The `inline` declaration is there to allow things using `2curry` to be compiled. Composing two quotations is slightly more complicated. We want this to be fast, so we'll build a quotation, using `curry`, which calls the two quotations in order. This is more efficient than composition using `append`.
`: compose ( quot1 quot2 -- q1q2 )    [ >r call r> call ] 2curry ; inline`

Another useful operation is `curry*`, which partially applies a quotation based on the second item on the stack. As an example, `curry* map` is a complete replacement for `map-with`. Because of this, all of the `-with` combinators have been removed in favor of direct use of `curry`.
`: curry* ( param object quot -- object curry )    >r swap r> [ >r swap r> call ] 2curry ; inline`

Practical applications

Aside from eliminating the need for all `-with` combinators (I'm very glad I'll never have to write another one myself!), `curry` makes writing all sorts of combinators much simpler. For an involved example, see the new definitions of the sequence combinators, which are not so scary anymore. For something simpler, take the problem of counting up the number of elements in a sequence which satisfy a certain property. Say you have the sequence `{ 1 2 4 1 2 1 }` and you want to count tne number of ones. A simple way to do this is to simply take the subset satisfying the property, and then count how long it is:
`: count ( seq quot -- num )    subset length ; inline`

Using this, code to count up the number of ones could be `[ 1 = ] count`. This pattern is used a few times in the Factor core, though there is no word named `count`. Using it, we can write a `count=` word which counts the number of times an element occurs in a sequence:
`: count= ( seq elt -- num )    [ = ] curry count ;`

But there's a downside to this: for no good reason, you build a new sequence, which is immediately consumed and discarded. What if we just counted up the length instead? The `count` combinator could be rewritten as:
`: count ( seq quot -- num )    0 -rot [ rot >r call r>  swap [ 1+ ] when ] curry each ;`

There's a little bit of stack acrobatics around calling that quotation so that the quot has access to lower things on the stack.
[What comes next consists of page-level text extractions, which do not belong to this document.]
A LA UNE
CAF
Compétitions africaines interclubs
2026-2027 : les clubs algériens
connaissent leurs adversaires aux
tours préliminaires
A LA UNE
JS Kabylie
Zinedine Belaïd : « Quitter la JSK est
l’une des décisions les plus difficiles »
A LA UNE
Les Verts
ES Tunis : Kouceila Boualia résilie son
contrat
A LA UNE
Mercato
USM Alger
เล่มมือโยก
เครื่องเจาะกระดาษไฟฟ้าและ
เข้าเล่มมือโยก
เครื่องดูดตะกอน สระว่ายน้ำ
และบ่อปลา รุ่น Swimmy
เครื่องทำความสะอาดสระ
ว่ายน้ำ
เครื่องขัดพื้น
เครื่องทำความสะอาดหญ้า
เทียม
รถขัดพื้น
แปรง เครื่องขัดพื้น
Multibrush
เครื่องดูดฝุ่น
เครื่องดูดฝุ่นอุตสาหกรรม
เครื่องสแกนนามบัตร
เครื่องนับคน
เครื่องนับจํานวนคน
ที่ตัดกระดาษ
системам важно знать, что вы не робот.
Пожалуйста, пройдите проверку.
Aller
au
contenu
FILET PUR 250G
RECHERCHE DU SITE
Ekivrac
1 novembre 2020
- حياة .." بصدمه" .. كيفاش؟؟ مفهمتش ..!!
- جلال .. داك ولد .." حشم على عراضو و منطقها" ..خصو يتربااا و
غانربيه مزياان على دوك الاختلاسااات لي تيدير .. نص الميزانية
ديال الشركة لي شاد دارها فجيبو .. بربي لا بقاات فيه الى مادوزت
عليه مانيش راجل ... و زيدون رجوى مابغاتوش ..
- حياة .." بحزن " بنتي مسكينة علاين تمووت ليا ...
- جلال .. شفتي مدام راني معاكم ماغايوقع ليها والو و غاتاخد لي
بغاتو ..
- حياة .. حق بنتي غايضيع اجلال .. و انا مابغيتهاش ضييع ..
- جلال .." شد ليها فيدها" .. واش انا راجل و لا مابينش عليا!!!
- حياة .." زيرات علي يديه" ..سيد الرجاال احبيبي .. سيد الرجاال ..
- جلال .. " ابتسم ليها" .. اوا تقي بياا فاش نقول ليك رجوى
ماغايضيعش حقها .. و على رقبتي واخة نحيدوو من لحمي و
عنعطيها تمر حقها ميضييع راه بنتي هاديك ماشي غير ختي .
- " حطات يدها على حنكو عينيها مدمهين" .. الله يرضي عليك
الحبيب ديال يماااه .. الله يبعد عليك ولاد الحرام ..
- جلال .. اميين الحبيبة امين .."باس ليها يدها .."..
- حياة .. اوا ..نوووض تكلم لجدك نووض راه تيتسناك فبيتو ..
If you think about it, there are actually two pieces here, which we can factor out. The first piece, which I'll call `sigma`, incrementally maps all values in a sequence to a new value, and sums the results. The second piece calls a quotation and converts the boolean result to either one or zero, which can be summed up. When these are separated, the implementation is even cleaner:
`: sigma ( seq quot -- num )    [ rot >r call r> + ] curry 0 -rot each ; inline: count ( seq quot -- num )    [ [ 1 ] [ 0 ] if ] compose sigma ; inline`

Both of these are faster than their counterparts (`map sum` and `subset length`) by only a constant factor, but, just for fun, let's measure this. Right now, Factor doesn't have very advanced profiling tools, but I haven't felt the need for them. For many things, a simple timing function can work well. After entering in the definitions for `sigma`, the following lines can be entered at the listener to time the word against `map sum`:
`: slow 1000000 [ ] map sum ;: fast 1000000 [ ] sigma ;{ slow fast } [ compile ] each[ slow ] time ! prints time for map sum[ fast ] time ! prints time for sigma`

On my computer, `slow` takes 195ms, and `fast` takes 126ms, for around a 35% speedup!

#### 1 comment:

Anonymous said...

WTF are you on? "More fashionable"? How about "correct"?